Additional Context The model is implemented for geo-localization purposes in drone imagery. The primary objective is to accurately determine the position of the drone's target view using image embeddings.

So any other optimized algorithm or approach to get the correct drone target view position using this model ? Thanks !

Skyy93 commented 1 month ago

I think you misunderstood the task of cross-view geo-localisation. The ground-view/drone-view embeddings are used to find a close neighbor in a set of satellite images that are also embedded. The positions of the satellite images is known beforehand. Therefore this is not a direct regression of the positional information present in this work.

blackpearl1022 commented 1 month ago

I think you misunderstood the task of cross-view geo-localisation. The ground-view/drone-view embeddings are used to find a close neighbor in a set of satellite images that are also embedded. The positions of the satellite images is known beforehand. Therefore this is not a direct regression of the positional information present in this work.

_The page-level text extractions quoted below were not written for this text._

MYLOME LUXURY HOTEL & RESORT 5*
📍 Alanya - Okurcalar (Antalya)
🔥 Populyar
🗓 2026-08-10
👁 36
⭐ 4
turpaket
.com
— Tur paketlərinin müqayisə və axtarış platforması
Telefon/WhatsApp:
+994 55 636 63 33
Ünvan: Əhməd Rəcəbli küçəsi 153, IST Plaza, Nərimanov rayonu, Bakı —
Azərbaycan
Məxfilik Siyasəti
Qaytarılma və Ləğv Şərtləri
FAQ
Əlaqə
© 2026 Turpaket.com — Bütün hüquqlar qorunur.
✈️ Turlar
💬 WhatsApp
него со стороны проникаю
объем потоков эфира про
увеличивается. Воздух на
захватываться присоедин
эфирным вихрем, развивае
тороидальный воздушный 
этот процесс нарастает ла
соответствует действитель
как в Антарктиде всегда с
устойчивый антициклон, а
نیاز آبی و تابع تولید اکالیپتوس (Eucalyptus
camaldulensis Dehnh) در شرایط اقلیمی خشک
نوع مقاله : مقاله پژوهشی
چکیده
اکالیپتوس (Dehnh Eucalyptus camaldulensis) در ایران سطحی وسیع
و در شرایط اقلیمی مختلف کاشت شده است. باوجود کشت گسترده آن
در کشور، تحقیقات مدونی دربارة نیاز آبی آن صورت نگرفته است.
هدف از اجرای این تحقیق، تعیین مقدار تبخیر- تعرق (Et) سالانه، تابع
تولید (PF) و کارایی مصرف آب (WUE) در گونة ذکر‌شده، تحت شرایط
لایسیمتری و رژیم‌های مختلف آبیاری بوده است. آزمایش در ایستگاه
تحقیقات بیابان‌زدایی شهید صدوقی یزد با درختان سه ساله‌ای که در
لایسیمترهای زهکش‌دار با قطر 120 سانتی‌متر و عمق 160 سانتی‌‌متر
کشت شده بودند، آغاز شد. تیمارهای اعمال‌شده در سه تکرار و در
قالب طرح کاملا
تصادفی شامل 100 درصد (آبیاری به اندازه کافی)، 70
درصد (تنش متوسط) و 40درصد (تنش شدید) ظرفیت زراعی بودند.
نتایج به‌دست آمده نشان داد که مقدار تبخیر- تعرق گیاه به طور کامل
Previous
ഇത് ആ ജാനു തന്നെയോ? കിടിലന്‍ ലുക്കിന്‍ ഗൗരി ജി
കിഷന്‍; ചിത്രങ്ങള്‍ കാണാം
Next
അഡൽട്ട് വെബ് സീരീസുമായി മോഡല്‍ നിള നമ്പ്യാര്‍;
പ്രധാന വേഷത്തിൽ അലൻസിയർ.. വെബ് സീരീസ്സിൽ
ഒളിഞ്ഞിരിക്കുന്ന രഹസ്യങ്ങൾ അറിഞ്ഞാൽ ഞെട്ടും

Yeah, I know that. But in most common way, we are using the set of satellite images and we are finding the best matched satellites image for the given ground-view/drone-view images. But as you know, since we can not split the satellite images for the given area with 1 pixels when we make the set of satellite images from the given satellite map, so we can not pick the correct position of the drone image, actually we are just picking up the estimated position, isn't that ?

Skyy93 commented 1 month ago

Ah I see, when you would need that I would recommend to train a simple regression Module (one linear layer on top of the embeddings) to predict the offsets like the authors of the TransGeo paper did (https://arxiv.org/abs/2204.00097).

In our work we did not focus on this kind of offset prediction. Its only the estimated position, or a "is this streetview/drone-view position within this satellite/overhead image".

blackpearl1022 commented 1 month ago

Great, thanks !